» Extract to read:
◇ ◇ ◇ ◇ ◇ ◇ ◇

TRIS Rating Affirms Company Rating of “STA” at “BBB+” with “Positive” Outlook

General News Thursday December 9, 2010 07:01 —TRIS News Release

TRIS Rating Co., Ltd. has affirmed the company rating of Sri Trang Agro-Industry PLC (STA) at “BBB+” with “positive” outlook. The rating reflects the company’s leading market position in the natural rubber business, geographic diversity in terms of sales, strategies to partially mitigate price risk such as hedging and back-to-back buying and selling, in-depth knowledge of the natural rubber (NR) industry, and capable management. However, these strengths are partially offset by fluctuations in the price of natural rubber, and highly competitive market conditions. The rating also reflects STA’s high level of financial leverage, though this is partially mitigated by inventories which are both liquid and marketable.

The “positive” outlook reflects STA’s solid operating performance and stronger global market position. The company’s operating performance benefited from the up cycle in NR prices following a demand increase and a supply deficit during the past year. The rating may be upgraded if STA can establish a track record of profitability and FFO that can withstand NR price volatility. In addition, a strengthened capital structure will be a positive factor for the rating.

TRIS Rating reported that STA is a processor and trader of natural rubber. The company has 18 processing plants located in the southern and northeastern parts of Thailand and two plants in Indonesia. Total plant capacity is 802,964 tonnes per year. The company’s market share in the global NR industry in the first six months of 2010 was approximately 8.39%, up from 8.20% in the same period of the prior year. Total shipments in the first half of 2010 were 420,766 tonnes. Due to years of experience in the NR industry and well-rounded information on NR positions, the management has been able to manage the company through the peak and troughs of various business cycle while sustaining STA’s strong market position. Approximately 71% of its products are sold directly to tire manufacturers; nine of which are STA’s top 10 customers. Although sales are concentrated in a single industry, STA is fairly diversified in terms of geography and its customer base. The company also expanded its customer base to include small- and medium-sized tire manufacturers. Exports accounted for 81% of total sales in the first six months of 2010. Approximately 82% of export sales were to customers in Asia; mainly China, Singapore, India and Korea. About 11% and 7% of revenue came from customers in the United States and Europe, respectively.

◇ ◇ ◇ ◇ ◇ ◇ ◇

» Recorded information:
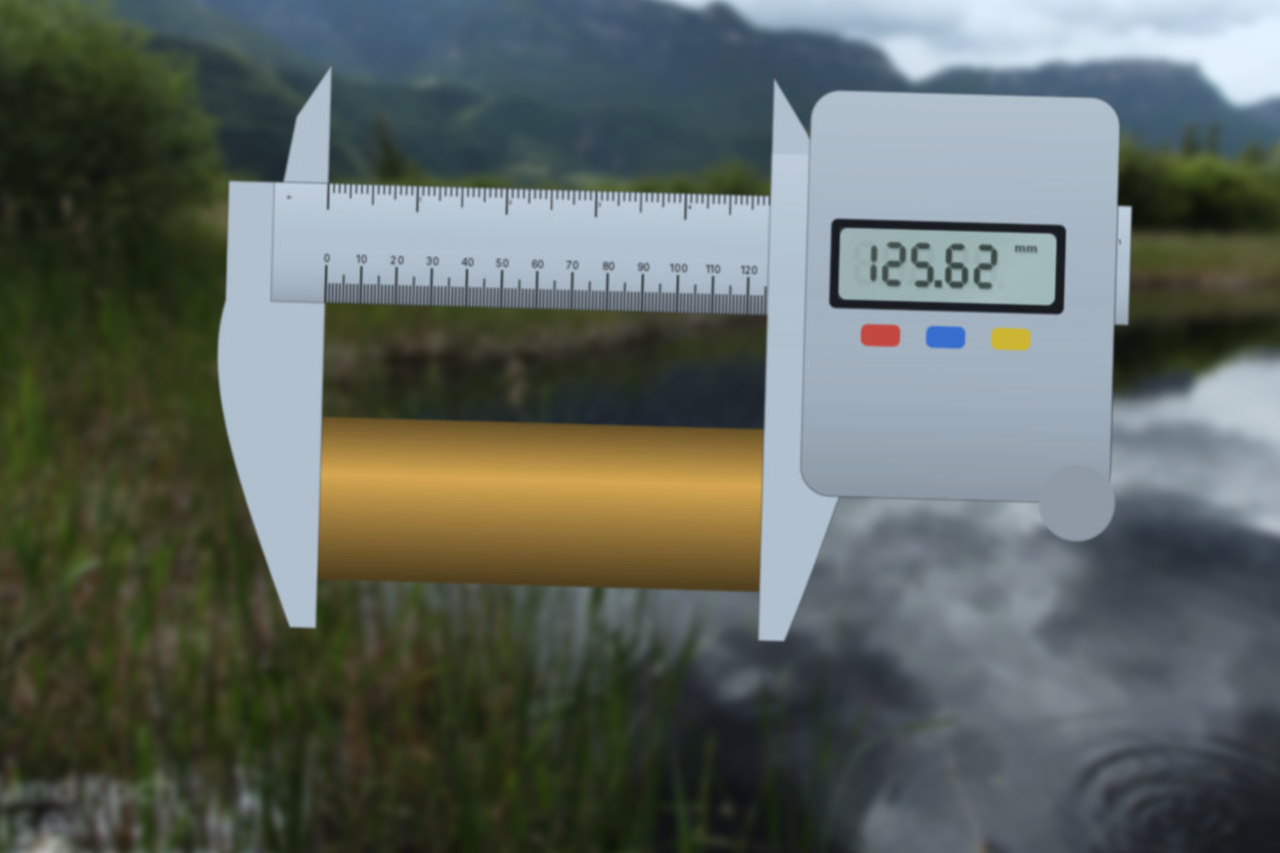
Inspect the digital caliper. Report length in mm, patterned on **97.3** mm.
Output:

◇ ◇ ◇ ◇ ◇ ◇ ◇

Continue the news release on the Sri Trang Agro-Industry rating from the point where it stops.

TRIS Rating said, the current world’s major NR producing nations are Thailand, Indonesia and Malaysia. In 2009, these three countries accounted for 67% of global production of 9.7 million tonnes. Thailand was the largest producer, with total production volume of 3.16 million tonnes, followed by Indonesia (2.44 million tonnes) and Malaysia (0.86 million tonnes). NR is used as a raw material in various industries, including tires, surgical gloves, condoms, and footwear. Global NR consumption has grown steadily during the past decade. However, in 2009, global NR consumption declined to 9.4 million tonnes, compared with 10.2 million tonnes in 2008. Demand for NR declined sharply in the fourth quarter of 2008. The drop was due to the automotive industry slump as a result of a near- worldwide credit crunch and economic downturn. A sharp decline in vehicle sales affected demand for tire. Tire manufacturers are by far the largest end-users of NR, as they consume approximately 70% of global production. It is expected that demand for NR will continue to grow in the medium term, underpinned by booming sales of vehicles in emerging markets, especially China and India, and a gradual economic recovery in developed countries.

The NR processing industry is labor intensive. Raw material costs account for approximately 90%-95% of the processing costs. Processors are thus exposed to volatile NR prices, and as a result, earnings and cash flow tend to fluctuate. To mitigate price risk and stabilize earnings and cash flow, STA adjusted its marketing strategy to employ a back- to-back selling and buying strategy. The company also strives to have more direct contact with end-users and farmers. However, price risk is unavoidable during periods of high rubber price volatility.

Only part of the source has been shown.